> Activity: Would you set down the data below exactly as shown?
═══ Data extract ═══
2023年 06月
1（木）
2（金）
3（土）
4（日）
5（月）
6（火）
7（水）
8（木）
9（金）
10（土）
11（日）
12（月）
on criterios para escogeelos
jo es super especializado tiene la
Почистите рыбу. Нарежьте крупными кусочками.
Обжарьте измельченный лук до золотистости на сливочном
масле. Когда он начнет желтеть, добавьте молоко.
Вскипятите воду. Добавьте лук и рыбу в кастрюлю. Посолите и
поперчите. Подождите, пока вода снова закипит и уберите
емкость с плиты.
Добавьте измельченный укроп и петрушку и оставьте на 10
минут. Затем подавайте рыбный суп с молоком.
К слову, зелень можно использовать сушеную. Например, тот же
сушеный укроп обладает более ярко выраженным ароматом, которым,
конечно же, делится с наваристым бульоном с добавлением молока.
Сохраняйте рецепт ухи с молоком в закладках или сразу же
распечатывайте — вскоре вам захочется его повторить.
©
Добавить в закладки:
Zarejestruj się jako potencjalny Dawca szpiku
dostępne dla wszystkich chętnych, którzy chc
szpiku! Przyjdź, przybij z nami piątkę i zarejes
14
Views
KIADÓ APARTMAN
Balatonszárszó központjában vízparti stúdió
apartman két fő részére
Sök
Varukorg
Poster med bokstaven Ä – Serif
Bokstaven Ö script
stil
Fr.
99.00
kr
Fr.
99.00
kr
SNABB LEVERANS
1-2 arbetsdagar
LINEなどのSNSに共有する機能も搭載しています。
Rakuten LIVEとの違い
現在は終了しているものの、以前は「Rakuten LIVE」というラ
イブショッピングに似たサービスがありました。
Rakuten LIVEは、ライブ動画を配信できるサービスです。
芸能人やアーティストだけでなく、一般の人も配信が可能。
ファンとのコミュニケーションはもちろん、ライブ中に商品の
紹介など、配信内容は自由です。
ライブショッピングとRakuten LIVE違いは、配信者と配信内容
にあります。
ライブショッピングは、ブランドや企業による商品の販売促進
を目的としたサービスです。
═══
> Task response:
2023年 06月
1（木）
2（金）
3（土）
4（日）
5（月）
6（火）
7（水）
8（木）
9（金）
10（土）
11（日）
12（月）
on criterios para escogeelos
jo es super especializado tiene la
Почистите рыбу. Нарежьте крупными кусочками.
Обжарьте измельченный лук до золотистости на сливочном
масле. Когда он начнет желтеть, добавьте молоко.
Вскипятите воду. Добавьте лук и рыбу в кастрюлю. Посолите и
поперчите. Подождите, пока вода снова закипит и уберите
емкость с плиты.
Добавьте измельченный укроп и петрушку и оставьте на 10
минут. Затем подавайте рыбный суп с молоком.
К слову, зелень можно использовать сушеную. Например, тот же
сушеный укроп обладает более ярко выраженным ароматом, которым,
конечно же, делится с наваристым бульоном с добавлением молока.
Сохраняйте рецепт ухи с молоком в закладках или сразу же
распечатывайте — вскоре вам захочется его повторить.
©
Добавить в закладки:
Zarejestruj się jako potencjalny Dawca szpiku
dostępne dla wszystkich chętnych, którzy chc
szpiku! Przyjdź, przybij z nami piątkę i zarejes
14
Views
KIADÓ APARTMAN
Balatonszárszó központjában vízparti stúdió
apartman két fő részére
Sök
Varukorg
Poster med bokstaven Ä – Serif
Bokstaven Ö script
stil
Fr.
99.00
kr
Fr.
99.00
kr
SNABB LEVERANS
1-2 arbetsdagar
LINEなどのSNSに共有する機能も搭載しています。
Rakuten LIVEとの違い
現在は終了しているものの、以前は「Rakuten LIVE」というラ
イブショッピングに似たサービスがありました。
Rakuten LIVEは、ライブ動画を配信できるサービスです。
芸能人やアーティストだけでなく、一般の人も配信が可能。
ファンとのコミュニケーションはもちろん、ライブ中に商品の
紹介など、配信内容は自由です。
ライブショッピングとRakuten LIVE違いは、配信者と配信内容
にあります。
ライブショッピングは、ブランドや企業による商品の販売促進
を目的としたサービスです。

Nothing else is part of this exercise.